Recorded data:

──────

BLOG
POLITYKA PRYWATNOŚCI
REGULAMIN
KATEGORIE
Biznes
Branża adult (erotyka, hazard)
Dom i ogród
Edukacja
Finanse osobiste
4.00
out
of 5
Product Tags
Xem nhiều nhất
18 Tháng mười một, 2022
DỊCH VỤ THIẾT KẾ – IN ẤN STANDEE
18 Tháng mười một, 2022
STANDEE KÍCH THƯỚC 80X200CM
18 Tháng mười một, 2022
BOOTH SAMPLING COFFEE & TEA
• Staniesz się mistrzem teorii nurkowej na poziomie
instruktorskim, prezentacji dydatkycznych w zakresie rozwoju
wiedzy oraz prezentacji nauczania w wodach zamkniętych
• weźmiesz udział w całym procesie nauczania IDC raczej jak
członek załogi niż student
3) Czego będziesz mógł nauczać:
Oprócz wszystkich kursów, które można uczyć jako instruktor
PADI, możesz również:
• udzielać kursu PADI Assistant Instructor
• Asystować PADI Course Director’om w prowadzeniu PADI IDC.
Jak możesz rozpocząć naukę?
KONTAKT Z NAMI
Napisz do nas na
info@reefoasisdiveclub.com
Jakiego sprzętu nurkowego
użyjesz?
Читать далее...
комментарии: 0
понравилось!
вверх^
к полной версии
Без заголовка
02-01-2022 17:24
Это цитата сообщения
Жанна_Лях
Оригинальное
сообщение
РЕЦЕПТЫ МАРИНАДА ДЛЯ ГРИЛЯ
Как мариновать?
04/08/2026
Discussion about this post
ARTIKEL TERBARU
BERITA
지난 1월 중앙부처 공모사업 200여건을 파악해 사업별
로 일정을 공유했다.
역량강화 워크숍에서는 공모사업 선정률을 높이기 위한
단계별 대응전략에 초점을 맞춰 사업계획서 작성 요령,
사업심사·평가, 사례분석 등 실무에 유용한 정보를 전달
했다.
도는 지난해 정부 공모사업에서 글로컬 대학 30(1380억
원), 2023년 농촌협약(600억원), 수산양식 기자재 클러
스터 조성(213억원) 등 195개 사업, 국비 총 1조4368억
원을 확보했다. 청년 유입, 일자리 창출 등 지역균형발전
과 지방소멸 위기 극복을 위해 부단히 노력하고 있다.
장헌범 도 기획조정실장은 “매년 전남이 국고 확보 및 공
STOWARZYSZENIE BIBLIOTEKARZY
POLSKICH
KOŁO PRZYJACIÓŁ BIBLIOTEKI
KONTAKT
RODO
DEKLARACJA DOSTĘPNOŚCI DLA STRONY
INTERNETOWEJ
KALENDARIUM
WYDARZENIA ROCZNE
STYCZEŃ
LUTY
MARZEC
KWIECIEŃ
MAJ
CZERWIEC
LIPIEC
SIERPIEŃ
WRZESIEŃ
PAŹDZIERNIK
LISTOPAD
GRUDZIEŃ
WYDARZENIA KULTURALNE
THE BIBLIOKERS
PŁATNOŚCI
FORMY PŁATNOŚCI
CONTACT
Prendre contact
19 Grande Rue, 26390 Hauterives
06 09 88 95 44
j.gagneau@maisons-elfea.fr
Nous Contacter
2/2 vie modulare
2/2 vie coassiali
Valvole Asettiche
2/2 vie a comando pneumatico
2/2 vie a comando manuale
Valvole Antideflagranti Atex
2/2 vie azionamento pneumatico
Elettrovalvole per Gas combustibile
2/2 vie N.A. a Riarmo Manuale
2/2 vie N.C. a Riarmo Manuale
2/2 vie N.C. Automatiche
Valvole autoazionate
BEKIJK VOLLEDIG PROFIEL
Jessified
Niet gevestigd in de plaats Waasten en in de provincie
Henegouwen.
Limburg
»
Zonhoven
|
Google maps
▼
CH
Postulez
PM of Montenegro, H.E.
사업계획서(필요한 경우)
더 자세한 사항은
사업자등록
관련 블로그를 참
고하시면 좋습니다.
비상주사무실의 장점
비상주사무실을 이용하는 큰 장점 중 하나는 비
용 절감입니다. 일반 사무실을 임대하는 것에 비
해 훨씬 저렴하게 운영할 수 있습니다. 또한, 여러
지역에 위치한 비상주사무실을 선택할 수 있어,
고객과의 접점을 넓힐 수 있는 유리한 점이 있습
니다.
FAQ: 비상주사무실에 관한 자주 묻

──────

TO DO: Count every line above that holds the string "nauczania" and give the total, nothing more.

RESULT OF THIS EXERCISE: 2